# Steam Tuners Tankit



## Rob Fisher (6/10/17)

Steam Tuners in Greece do a lot of add on for tanks like the Hussar and other tanks... they do bell caps and drip tips etc... they also launched the Insider Bridge for the Billet Box... and now they have launched thier own RTA that uses the base of the insider as the deck. It's called the Tankit!

I was sceptical because I never have gotten on with the Insider because I feel the wicking is an issue... well for me anyway. It looks pretty sweet...




Puting in a coil was very simple and easy and the coil legs holes are just fine... the wicking is where I have an issue and I started off with too much wick and I trimmed the wicks more than a few times.
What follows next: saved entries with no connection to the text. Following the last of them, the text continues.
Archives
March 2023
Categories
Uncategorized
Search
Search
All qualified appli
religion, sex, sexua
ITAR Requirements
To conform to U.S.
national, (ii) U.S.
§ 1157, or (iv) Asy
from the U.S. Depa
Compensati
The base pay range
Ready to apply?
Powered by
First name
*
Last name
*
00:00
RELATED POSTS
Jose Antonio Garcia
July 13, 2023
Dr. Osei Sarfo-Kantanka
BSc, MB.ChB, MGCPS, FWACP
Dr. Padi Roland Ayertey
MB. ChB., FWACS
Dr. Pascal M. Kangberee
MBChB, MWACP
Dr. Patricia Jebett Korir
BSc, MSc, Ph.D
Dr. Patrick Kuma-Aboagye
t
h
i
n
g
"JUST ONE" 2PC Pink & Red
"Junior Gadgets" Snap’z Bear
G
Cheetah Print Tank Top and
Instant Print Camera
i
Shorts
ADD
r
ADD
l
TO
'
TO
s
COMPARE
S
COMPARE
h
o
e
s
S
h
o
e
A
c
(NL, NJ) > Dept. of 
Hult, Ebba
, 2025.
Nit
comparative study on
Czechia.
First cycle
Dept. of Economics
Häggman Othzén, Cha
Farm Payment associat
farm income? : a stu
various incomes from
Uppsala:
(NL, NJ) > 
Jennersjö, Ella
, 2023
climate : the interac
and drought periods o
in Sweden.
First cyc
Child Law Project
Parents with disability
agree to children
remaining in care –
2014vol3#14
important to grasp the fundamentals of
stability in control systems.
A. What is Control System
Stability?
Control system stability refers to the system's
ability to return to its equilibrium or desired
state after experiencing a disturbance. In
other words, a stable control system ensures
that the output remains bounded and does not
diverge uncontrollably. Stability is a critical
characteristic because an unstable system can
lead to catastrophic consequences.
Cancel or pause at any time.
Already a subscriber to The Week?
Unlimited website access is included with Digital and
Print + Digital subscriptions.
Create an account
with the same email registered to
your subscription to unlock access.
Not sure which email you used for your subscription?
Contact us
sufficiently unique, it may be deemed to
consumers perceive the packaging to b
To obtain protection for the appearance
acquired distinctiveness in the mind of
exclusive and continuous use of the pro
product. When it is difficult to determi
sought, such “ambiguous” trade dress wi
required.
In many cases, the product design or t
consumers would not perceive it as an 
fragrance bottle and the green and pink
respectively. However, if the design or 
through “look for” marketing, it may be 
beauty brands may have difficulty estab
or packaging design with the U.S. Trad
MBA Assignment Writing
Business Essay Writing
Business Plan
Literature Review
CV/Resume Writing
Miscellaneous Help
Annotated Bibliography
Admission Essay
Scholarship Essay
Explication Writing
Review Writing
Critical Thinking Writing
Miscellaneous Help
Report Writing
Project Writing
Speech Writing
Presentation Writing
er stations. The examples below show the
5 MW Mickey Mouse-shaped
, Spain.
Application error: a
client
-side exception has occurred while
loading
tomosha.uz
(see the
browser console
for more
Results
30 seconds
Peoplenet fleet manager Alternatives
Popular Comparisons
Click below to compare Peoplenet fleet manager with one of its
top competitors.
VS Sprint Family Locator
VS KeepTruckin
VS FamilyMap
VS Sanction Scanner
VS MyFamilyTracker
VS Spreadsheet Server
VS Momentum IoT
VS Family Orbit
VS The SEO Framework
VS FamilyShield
The picture shows WAY too much wick still despite trimming and trimming... my guess is that the wick tails mustn't go into the juice channels and must just rest on top... I did put the tails into the juice wick at first and after a few hits I got a horrible dry hit because the juice channel was crammed too tight with wick and no juice was getting through.




I'm not a fan of the short drip tip it comes with.




I replaced the short ultem drip tip with my 24 carat gold tip and it felt much better! 



After I trimmed the wick tails completely and just rested them over the juice hole life improved dramatically and I'm pretty impressed with the flavour which is what I am after. Let's see how we go.

Reactions: Like 4 | Winner 4


----------



## Silver (9/10/17)

@Rob Fisher , how did it go with this?
Did it get any more airtime?


----------



## Rob Fisher (9/10/17)

Silver said:


> @Rob Fisher , how did it go with this?
> Did it get any more airtime?



I'm still fighting with the wicking on the Insider Hi Ho @Silver... it's too much effort for me... the Tanko, Vapor Giant and Skylines beat it hands down...

Reactions: Like 1


----------



## Rob Fisher (9/10/17)

The flavour I get is really really good but then I get a dry hit and I throw a tantrum.


----------



## Silver (9/10/17)

Rob Fisher said:


> I'm still fighting with the wicking on the Insider Hi Ho @Silver... it's too much effort for me... the Tanko, Vapor Giant and Skylines beat it hands down...



Ok, thanks for the feedback 
bummer


----------